Now record the mass of the prepupa and the developmental time from the egg to the prepupal stage. Larval fitness was quantified using larval developmental time and prepupal biomass. There was a significant negative correlation between larval development time and prepupal biomass among fungicide treated and untreated groups.
Although there was a significant negative correlation for larvae raised on non-host pollen, no such relationship was observed for larvae raised on host pollen. Pollen source had a significant main effect on bee fitness. When raised on non-host pollen larval developmental time increased significantly, whereas prepupal biomass decreased significantly among both fungicide treated and untreated groups compared to larvae raised on host pollen.
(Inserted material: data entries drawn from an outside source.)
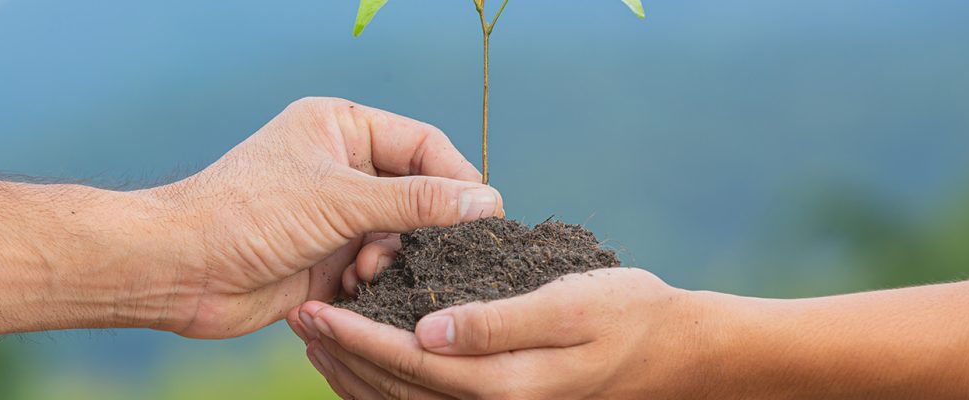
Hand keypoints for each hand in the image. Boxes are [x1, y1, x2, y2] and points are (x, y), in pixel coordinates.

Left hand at [148, 97, 503, 338]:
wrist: (183, 269)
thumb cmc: (248, 213)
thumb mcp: (339, 199)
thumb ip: (416, 201)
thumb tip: (484, 202)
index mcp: (342, 128)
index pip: (423, 144)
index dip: (457, 178)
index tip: (486, 215)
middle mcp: (342, 167)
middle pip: (417, 192)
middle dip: (423, 226)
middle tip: (436, 253)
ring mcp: (336, 214)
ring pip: (400, 236)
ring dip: (393, 257)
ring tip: (367, 270)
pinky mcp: (328, 257)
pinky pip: (377, 267)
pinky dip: (374, 280)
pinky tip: (352, 288)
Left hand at [288, 268, 709, 398]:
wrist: (670, 349)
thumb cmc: (627, 312)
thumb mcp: (568, 304)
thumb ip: (497, 320)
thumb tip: (427, 332)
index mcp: (503, 382)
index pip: (410, 361)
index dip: (357, 336)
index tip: (315, 309)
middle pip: (395, 385)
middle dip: (342, 351)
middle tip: (298, 316)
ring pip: (401, 395)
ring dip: (353, 366)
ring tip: (314, 333)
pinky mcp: (495, 396)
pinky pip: (423, 396)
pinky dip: (384, 379)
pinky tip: (361, 355)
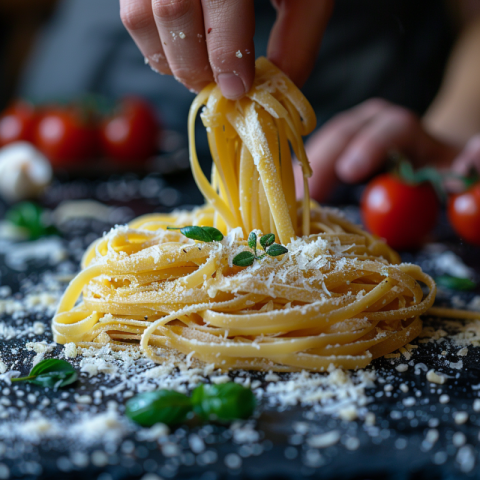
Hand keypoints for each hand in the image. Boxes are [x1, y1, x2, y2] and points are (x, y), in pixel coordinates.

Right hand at [119, 0, 332, 98]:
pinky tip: (184, 49)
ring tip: (201, 71)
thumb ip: (297, 38)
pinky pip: (131, 14)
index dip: (227, 52)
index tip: (238, 87)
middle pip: (171, 13)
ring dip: (170, 60)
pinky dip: (156, 44)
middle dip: (195, 66)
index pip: (220, 0)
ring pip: (139, 18)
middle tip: (219, 86)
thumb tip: (278, 88)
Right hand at [296, 98, 464, 201]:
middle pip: (345, 132)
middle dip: (322, 162)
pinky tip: (288, 195)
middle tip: (302, 197)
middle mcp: (371, 122)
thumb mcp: (461, 170)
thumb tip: (466, 166)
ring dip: (305, 171)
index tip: (350, 171)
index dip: (370, 145)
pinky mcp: (331, 147)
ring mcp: (346, 133)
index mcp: (406, 128)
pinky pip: (312, 157)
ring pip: (323, 144)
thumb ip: (471, 163)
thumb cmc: (438, 170)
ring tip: (288, 200)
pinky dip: (300, 175)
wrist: (418, 159)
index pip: (390, 128)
Fungicide exposure did not have significant main effect on fitness. There was no statistically significant difference in developmental time and prepupal biomass for treatments raised on host and non-host pollen across fungicide treated and untreated groups. There was no significant interactive effect of fungicide exposure and pollen source on larval developmental time and prepupal biomass.
After watching this video you should have a good understanding of how to successfully rear solitary bee larvae under in vitro conditions. Once mastered, this technique can be used to raise bees under in vitro conditions from the egg to the pupal stage while causing minimal mortality from handling stress. While using this procedure, it is important to remember to use eggs or very young larvae.
This ensures that the larvae are raised almost entirely on the intended manipulation of diet treatments. This protocol can be extended to several other species of solitary bees and wasps and can be easily modified to test the main and interactive effects of multiple risk factors impacting pollinator health. By providing a means for in vitro culture for solitary bee larvae, this technique can help identify previously unknown risk factors among vulnerable bee populations.
For instance, some of their experiments based on this protocol can help ascertain the role of the pollen microbiome in conferring varying degrees of resistance to xenobiotic stressors. As an accessible and inexpensive technique, this protocol represents a versatile tool for hypothesis testing which can be easily modified by investigators to address their own research objectives.